職場は姿を変え、と言うよりはそのリビングから外へ出れば始めからそう成っていたのか、用事を思い付いてそのリビングから出て歩いて行く俺はその内に、広く長い廊下を歩いて居り、その周囲は始め、場末のデパートの内装を装って俺に取り残された体裁を覚えさせ、その薄暗さから「『流行』が居る『街』という光の中へやがて辿り着ける」といったぞくぞくさせる予定調和を教え、次に理学系に依り建てられたパビリオンを想わせる内装へと姿を変えて、廊下は歩けば行く程に幅が広く成って、とても明るく気品が漂う、東京に在る高級ホテル内に在る様な柔らかいムードを漂わせた。その廊下は廊下にしては余りに広い為か、ロビーやフロアの様な或る纏まった広さを持つ空間である様に見え始め、その空間の隅には幾つか連ねられた部屋まで付けられて在り、如何(いか)にも高級感を漂わすと同時に、密集した幾つかの部屋は又東京の狭さを思わせる様にして、マニアックな人種が集まって来るような妙なスペースをも思わせていた。俺はその時、そのような〝マニアックなスペース〟に自身を置く事を妙に好む質を持って居たようで、そこに居る事が何か嬉しく、その廊下を左右を知らぬ児の様にてくてくと歩いて行き、又暫く行くと見得て来た化粧品売り場や電化製品売り場を徘徊しながら独りで居る事の奔放が招く〝ぞくぞく感〟を手中に収め、その内変った幾つかの部屋であった利用者用の居室をちょくちょこと覗き見て利用者の様子観察をし、当てを知らない内実を以て用意された空間の内で自分の冒険を楽しんで居た。して居た際に、何処(どこ)から来たのか知れない、黒いスーツに全身を固めたSITを連想させる男達がさっさっと歩いて来て、俺の周りを素通りしながら何か一つの目的に向かって全力でダッシュして居る様(よう)にも見え、俺は、折角此処(ここ)で構築されていた弱い〝ロマンス空間〟が打ち壊された、と少々憤慨した後残念に思って居た。何を調べて居たのかはっきりしないが、男達が次に入口を開けて入って行く大広間や小部屋を見せられながら俺は、その空間に未(ま)だそんなに他の空間が在った事を教えられて、別の世界へ迷い込まされたように身の程を覚えさせられて、少々そこから立ち去りたい、等とも考えさせられて居た。「何を調べて居るのか?」と俺はさっきから横を通り過ぎて行く男達の内の一人を捕まえて訊こうとしたのであるが、現在の〝大学生が成せるSHY病〟が災いした為か結局何も訊けずに、唯呆然と人の流れを見送るしか無かった。

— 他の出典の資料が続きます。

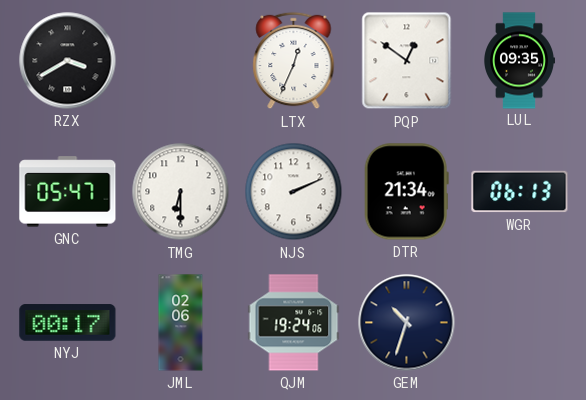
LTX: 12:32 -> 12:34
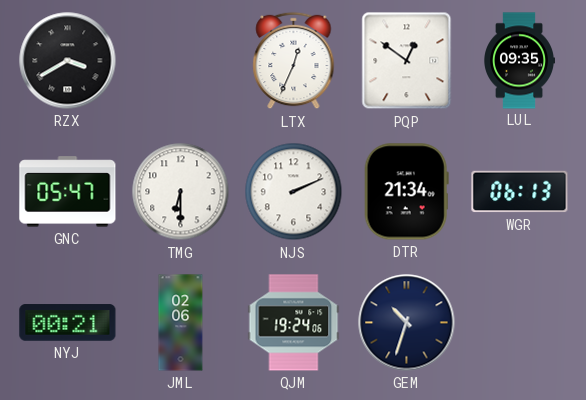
NYJ: 00:17 -> 00:21
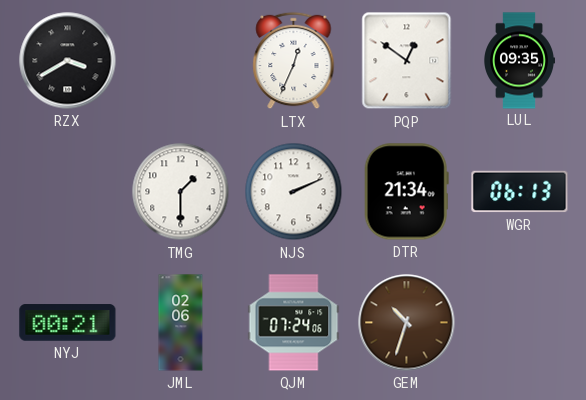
GNC: 05:47 -> none
TMG: 6:30 -> 1:30
QJM: 19:24 -> 07:24
GEM dial: navy -> brown
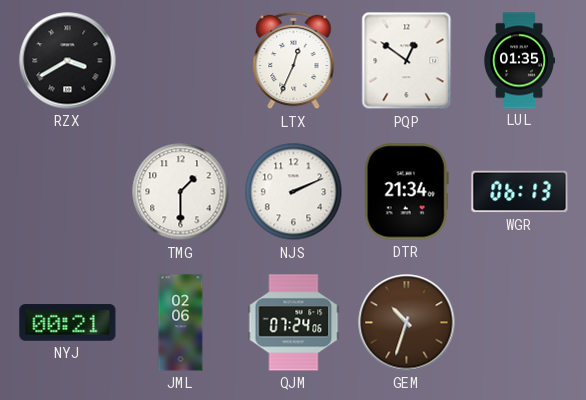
LUL: 09:35 -> 01:35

その世界がとても窮屈に思え嫌に成った所為か、俺は気が付くと外に居た。何と無く見慣れた風景ではあったが何処とははっきり言えない様なそんな場所に居り、少々黄砂が飛ぶ様な煙たさが目前には在ったが、空には快晴を思わせる青さが在った。大きい車道区域に居た様子で、しかしきちんと歩ける歩道は在り、自分が立って居る地点から程々に離れた位置に在る元職場であろう施設とそこから最寄りの電車の駅へは、その歩道を通って辿り着ける様(よう)だった。一先ず安心して歩き出した俺は、その夜に「忘年会」が在る事をふと思い出して居り、思い出したが参加するか否かについて酷く問う事もせず、のんびり長閑なその平地を、唯ゆっくり歩いて行った。して居ると、女の子が一人居る事に気付いた。その女の子は始め俺の背後をとぼとぼとやや俯いて歩いて居た様(よう)で、俺の前方を歩こうとはしなかった。持ち前の無関心を装う強さを以て俺はその子と知り合ってみたいな、等とも思いつつ、やがて小学校か中学校沿いを歩いて居り、その恐らく正門の滑車の横に、靴下を、まるで人が履いて居る様に見せ掛けて、靴の中に入れて(突っ込む形で)在るのを見付けた。茶色い靴下で靴は黒い革の登校靴だったのを憶えて居る。俺はそれを見た途端、誰かそこにひっそりと立って居るのじゃないか、と勘違いをしてびくっと身が震え、そう、まるでその靴は、心霊写真を撮る為にと仕掛けられた様な、そんな出で立ちを持って居たのである。その靴を見付けた途端にそれ迄後(あと)を付いて来て居た女の子が俺に駆け寄り、「これ、怖いよなぁ、何これ、誰がこんなんしたんやろう」等と、その靴が二人の間に置くクッションと出来た為か女の子は少々多弁に成って俺に話し掛けて来て、俺とその子は暫く一緒に、まるで友達にでも成った様にしてぶらぶらと歩いて行った。否、始めから知って居た女の子だったのかも知れないが、良く思い出せない。又そんな事を思いつつその女の子と歩いて行くと、その女の子は、「じゃあ今夜の忘年会で、後(あと)で、又会おうね。」と言い残して、少々小走りで以て俺の向かう方向へ去って行った。〝あれは何だったんだろう〟と俺は、学校の正門前に置かれていた、茶色い靴下が手に取る様に備え敷かれていた黒い革靴の事を思い出して居た。在る事無い事得意気(とくいげ)に、神秘的に、考えるが、一向に纏まりが付かない為に、そっとして置く事に決めて居た。
空を見上げると矢張り快晴であり、大五郎が「口キャンプ」へ行ったか如何か等思い出しながらも、今の自分を取り巻いている天候が五月の春の陽気を想わせる暖かさを感じさせていた為、「忘年会」は無いだろう、と俺は後(あと)で思って居た。